Sen. Morrisette: "I know the public perception is that we are doing the state a disservice by not solving the problem. I think just the opposite: We would do a great disservice to the people who sent us here if we folded our tents and went home just for the sake of public perception."*
*Actually, Bill, most Oregonians don't even know or care that we are still in session.
I often tell people that timing is everything in politics. I, for example, was stupid enough to run for the Oregon House in 1994, the first time in 40 years that Republicans took control over both chambers of the Legislature. Now I'm part of the longest session in 144 years! But we may be ending the session by the time you read this. And if you accept the beatitude that the meek shall inherit the Earth, then Salem's moderate Democrats and moderate Republicans are in great shape to pick up a lot of land.
I'm gonna get spelunker hats for some of our Democratic leaders because they are such excellent cavers. In Democratic politics these days leaders are determined by their ability to raise money: Their personal political philosophy, their ability to stick to principles while negotiating, are not requirements for the job.
For example, we sent our Senate Democrat negotiators into a room after giving them our bottom line on the K-12 education budget — all 15 members of our caucus said — $5.3 billion in real money ... no bonding, no tricky accounting, no triggers ... $5.3 billion firm. They came back from the table with only $5.1 billion and more tricks than an Enron hooker. And now they're trying to peel off our members to support it. Why? Because Republicans know that they can always out-wait us, we always cave eventually, because we're always in a hurry to get out. Our leaders measure leadership by the standard that a quick bad deal is preferable to a slow, fair deal.
Even in a session like this, when we had the Republicans on the run. Last week we actually had the minimum of 16 Senate votes needed for $5.3 billion! And we let it slip away. Why? Because it's more important to our leaders to not let things get too partisan — and hold hands with unreasonable leadership in both chambers — than to do the obvious: Vote for $5.3 billion for K-12 and send it over to the House.
The budget package our leaders accepted only gets to $5.3 billion if the following events happen:
-- The governor or the Legislature expands the lottery by adding video poker machines, expanding to slot machine line games, or cutting the tavern owners' commission (Republicans will never allow this to happen).
-- The Legislature must steal $48 million in PERS savings from agencies not funded by the General Fund — probably illegal.
-- And schools only get from $5.22 billion to $5.3 if the economy improves and revenue increases $64 million over projection.
I couldn't believe our negotiators actually came back with this proposal. The budget also lacks sufficient money for community colleges, higher ed, and — surprise, surprise — for seniors and disabled; and we still don't know what the Oregon Health Plan looks like. The proposal also forces agencies to eat the expense — $18 million — of state labor settlement costs.
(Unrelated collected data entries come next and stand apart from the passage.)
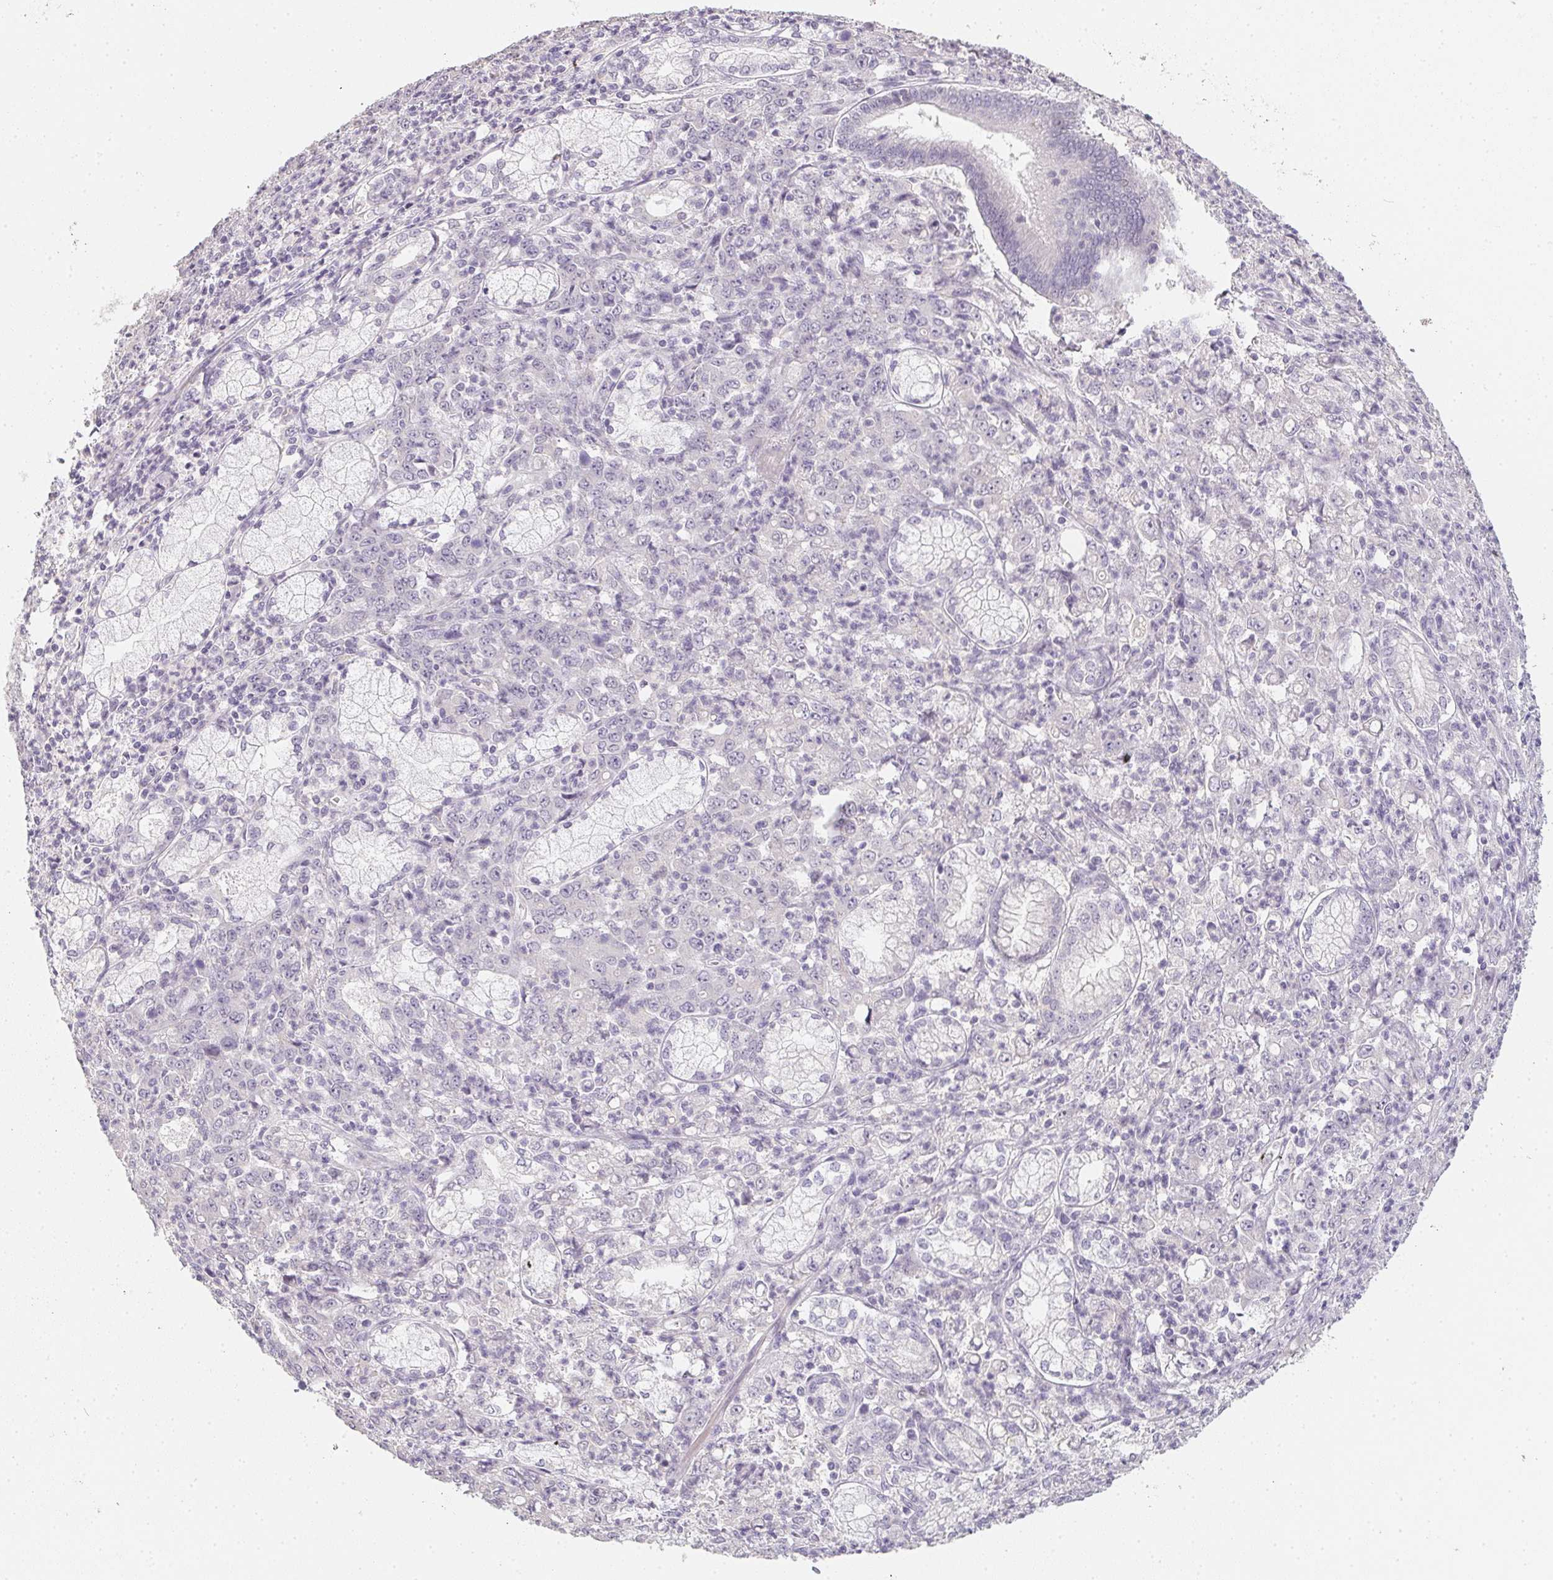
{"staining": {"intensity": "negative", "quantity": "none", "location": "none"}, "tissue": "stomach cancer", "cell_type": "Tumor cells", "image_type": "cancer", "snomed": [{"axis": "morphology", "description": "Adenocarcinoma, NOS"}, {"axis": "topography", "description": "Stomach, lower"}], "caption": "Adenocarcinoma (stomach) was stained to show a protein in brown. There is no significant positivity in tumor cells. (DAB (3,3'-diaminobenzidine) immunohistochemistry, high magnification).", "gene": "ZBBX", "patient": {"sex": "female", "age": 71}}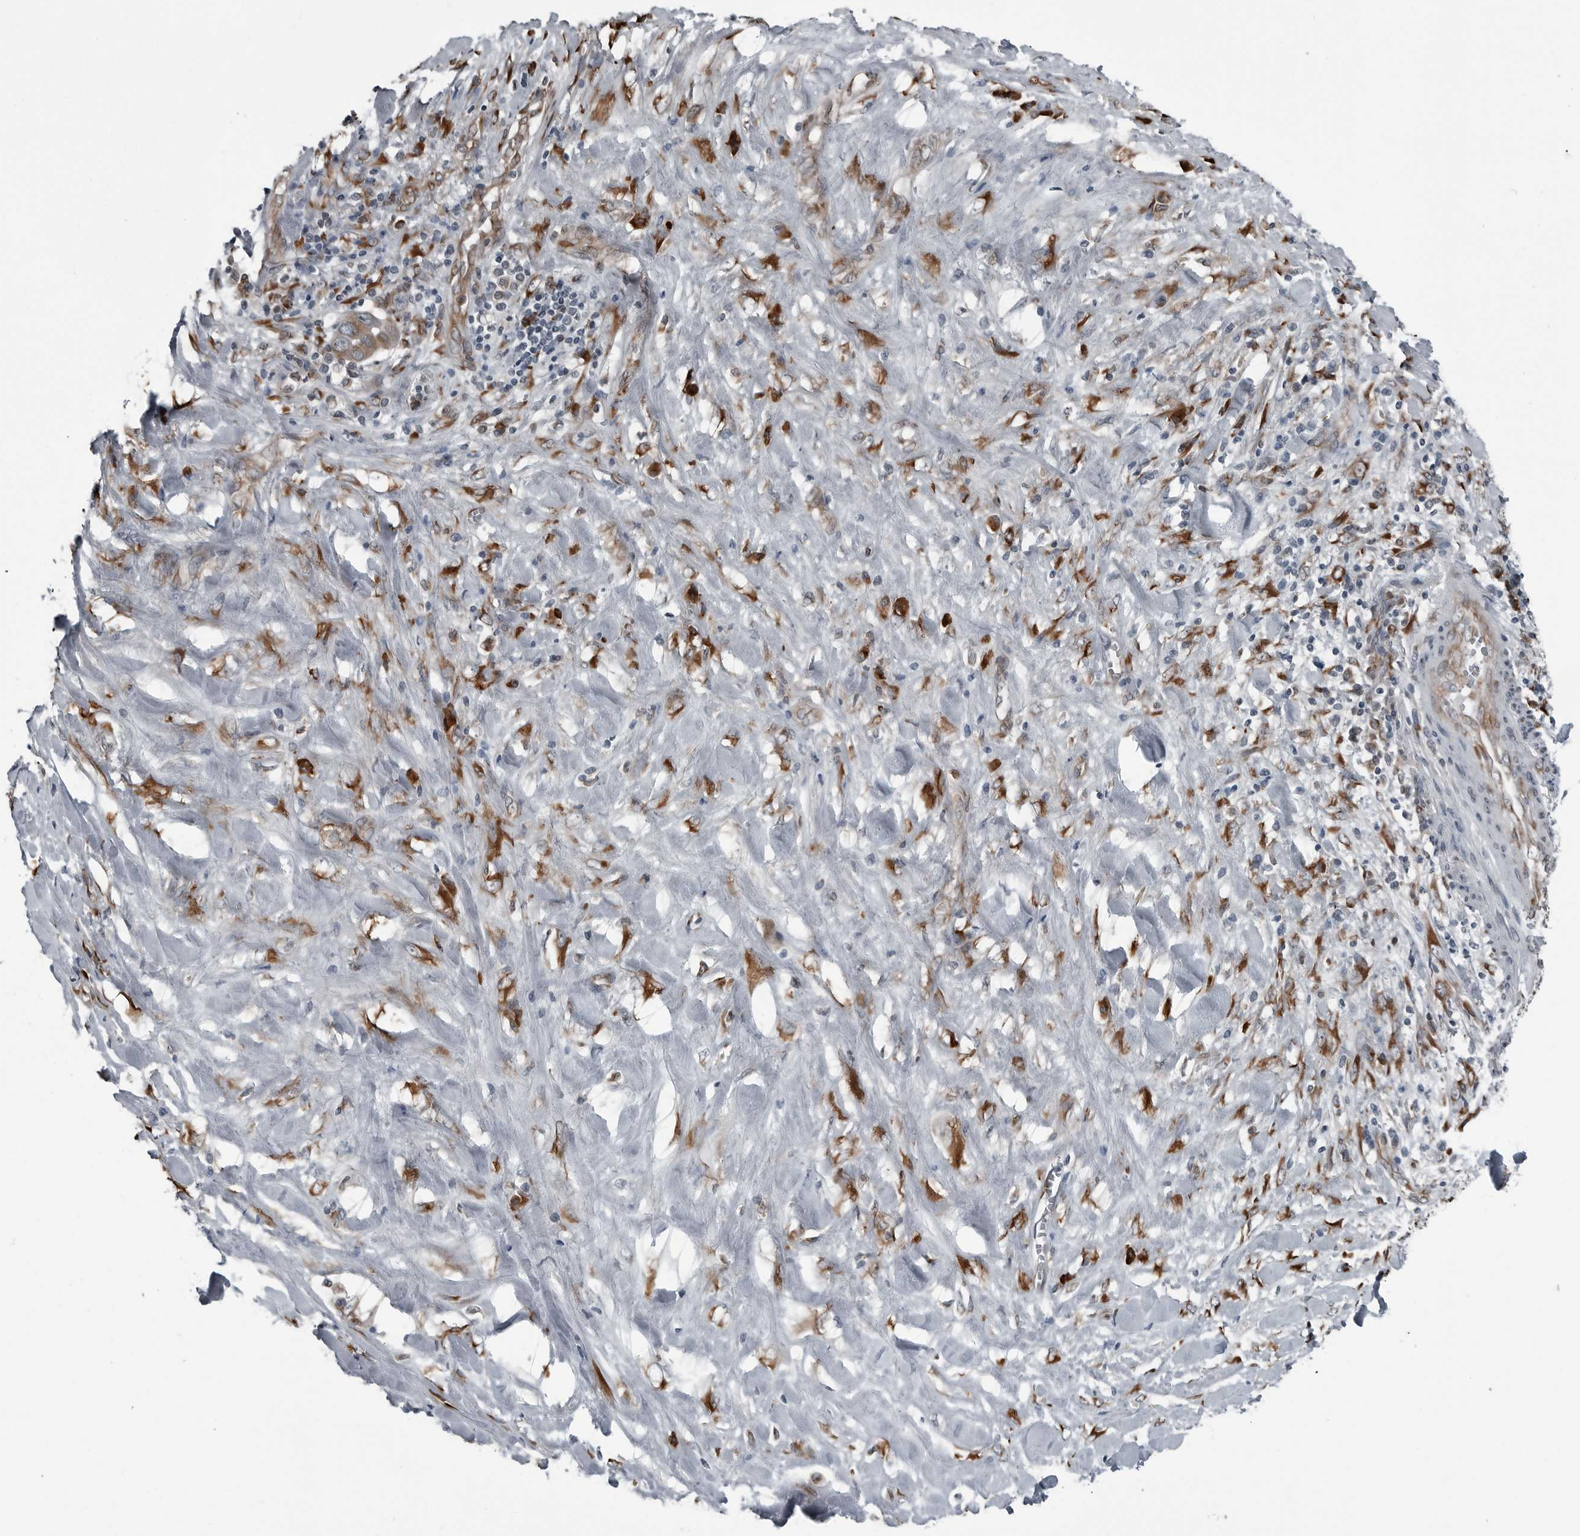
{"staining": {"intensity": "moderate", "quantity": ">75%", "location": "cytoplasmic/membranous"}, "tissue": "liver cancer", "cell_type": "Tumor cells", "image_type": "cancer", "snomed": [{"axis": "morphology", "description": "Cholangiocarcinoma"}, {"axis": "topography", "description": "Liver"}], "caption": "Liver cancer (cholangiocarcinoma) stained for a protein (brown) demonstrates moderate cytoplasmic/membranous positive positivity in approximately >75% of tumor cells.", "gene": "CEP85", "patient": {"sex": "female", "age": 52}}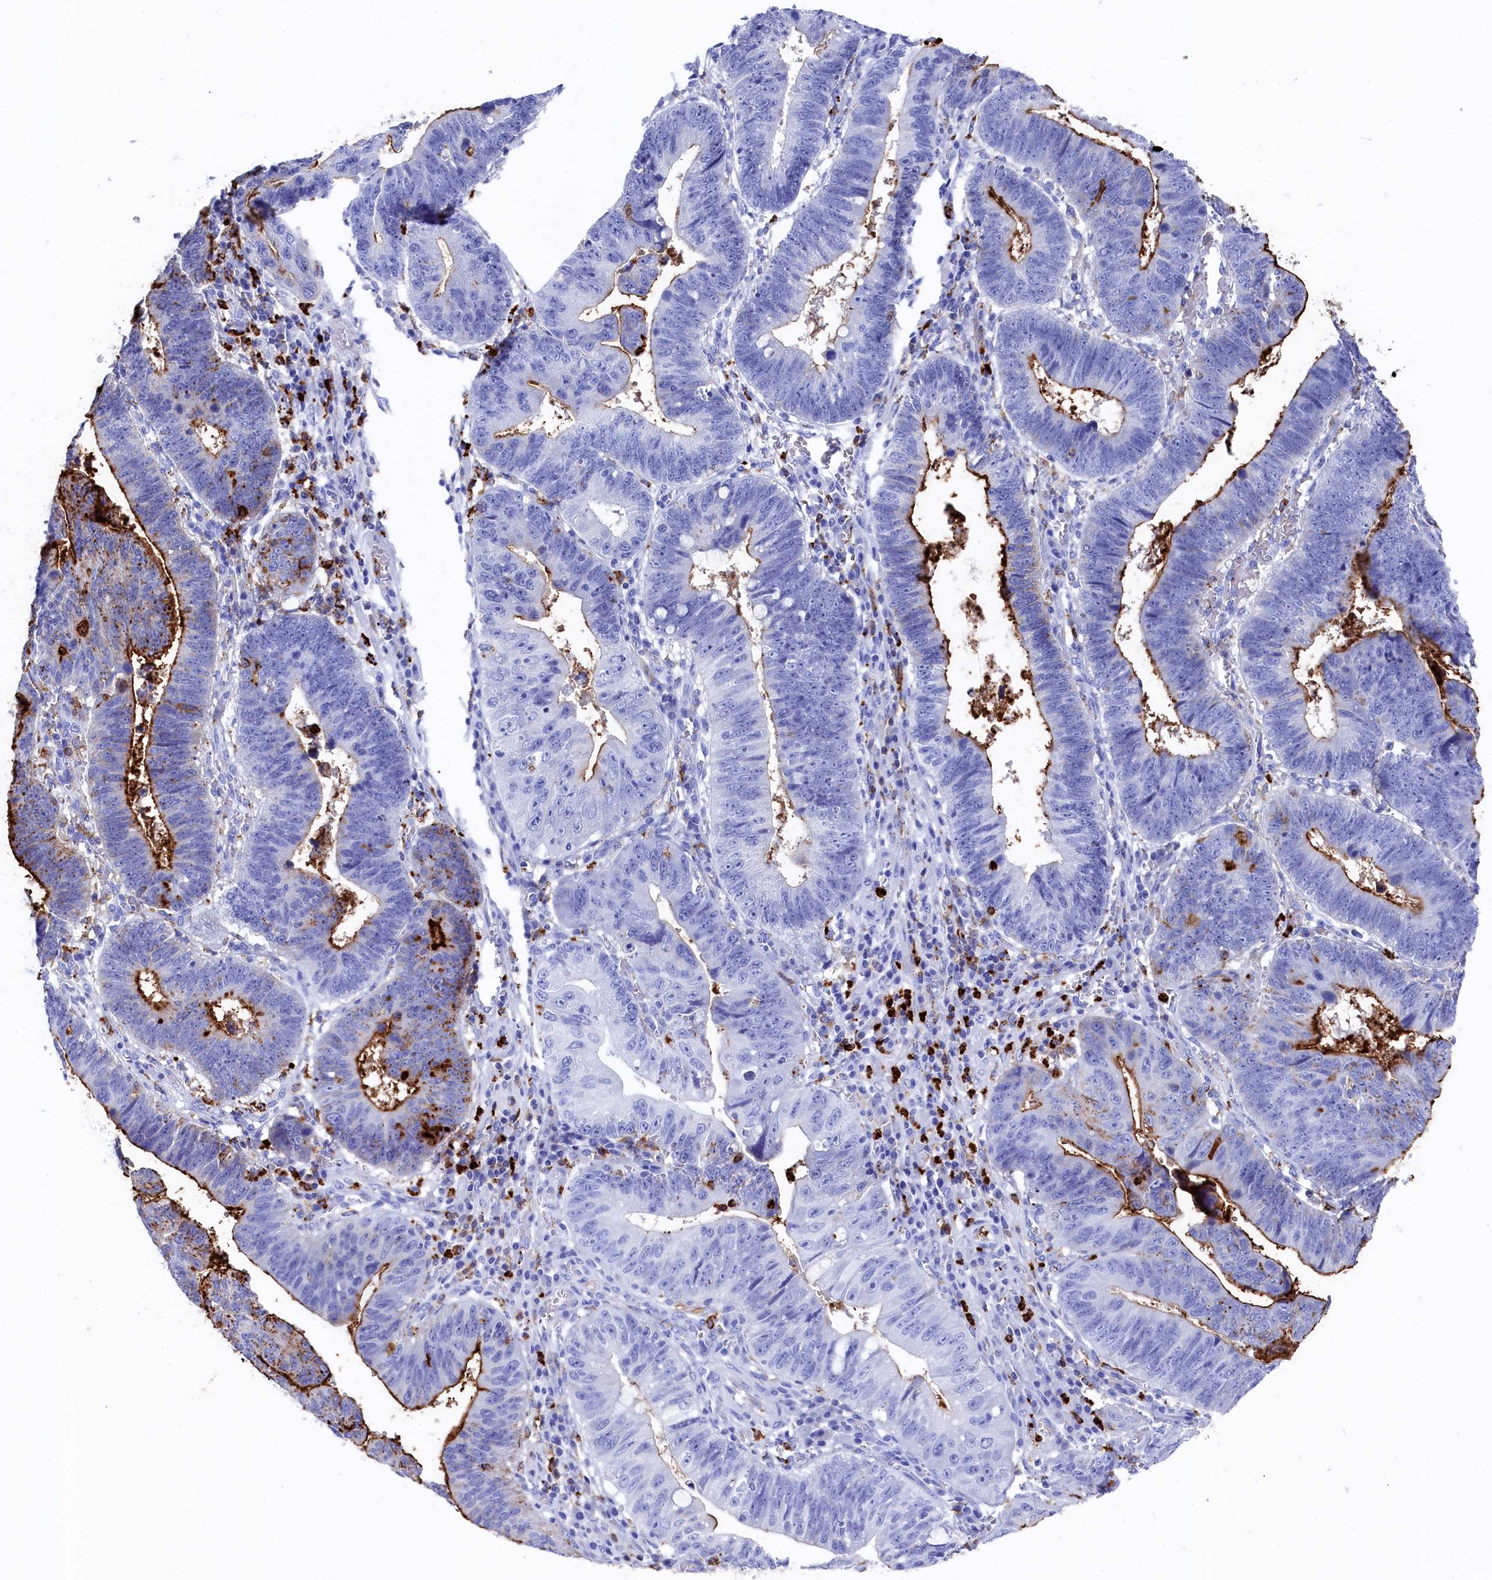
{"staining": {"intensity": "strong", "quantity": "25%-75%", "location": "cytoplasmic/membranous"}, "tissue": "stomach cancer", "cell_type": "Tumor cells", "image_type": "cancer", "snomed": [{"axis": "morphology", "description": "Adenocarcinoma, NOS"}, {"axis": "topography", "description": "Stomach"}], "caption": "Adenocarcinoma (stomach) tissue displays strong cytoplasmic/membranous staining in approximately 25%-75% of tumor cells, visualized by immunohistochemistry.", "gene": "PLAC8", "patient": {"sex": "male", "age": 59}}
Even though state workers got no pay raise, they did get some additional help with spiraling health insurance costs. That $18 million provides services, so that means more cuts.
Republican leaders like Randy Miller keep insisting there just isn't enough money. But their negotiators absolutely refused to discuss mortgage interest income tax deductions for second homes and yachts. And they refused to look at delaying Dubya's federal income tax cut for the rich (Oregon's richest 1 percent get 30 percent of the cut, the poor don't get squat). If we'd just delay half of that tax break, that alone would put $1.4 billion on the table!
After reading about the goings-on at this legislative session, I have an idea that might help to narrow the state's budget gap for the coming fiscal year. Consider putting a swear jar in the Capitol.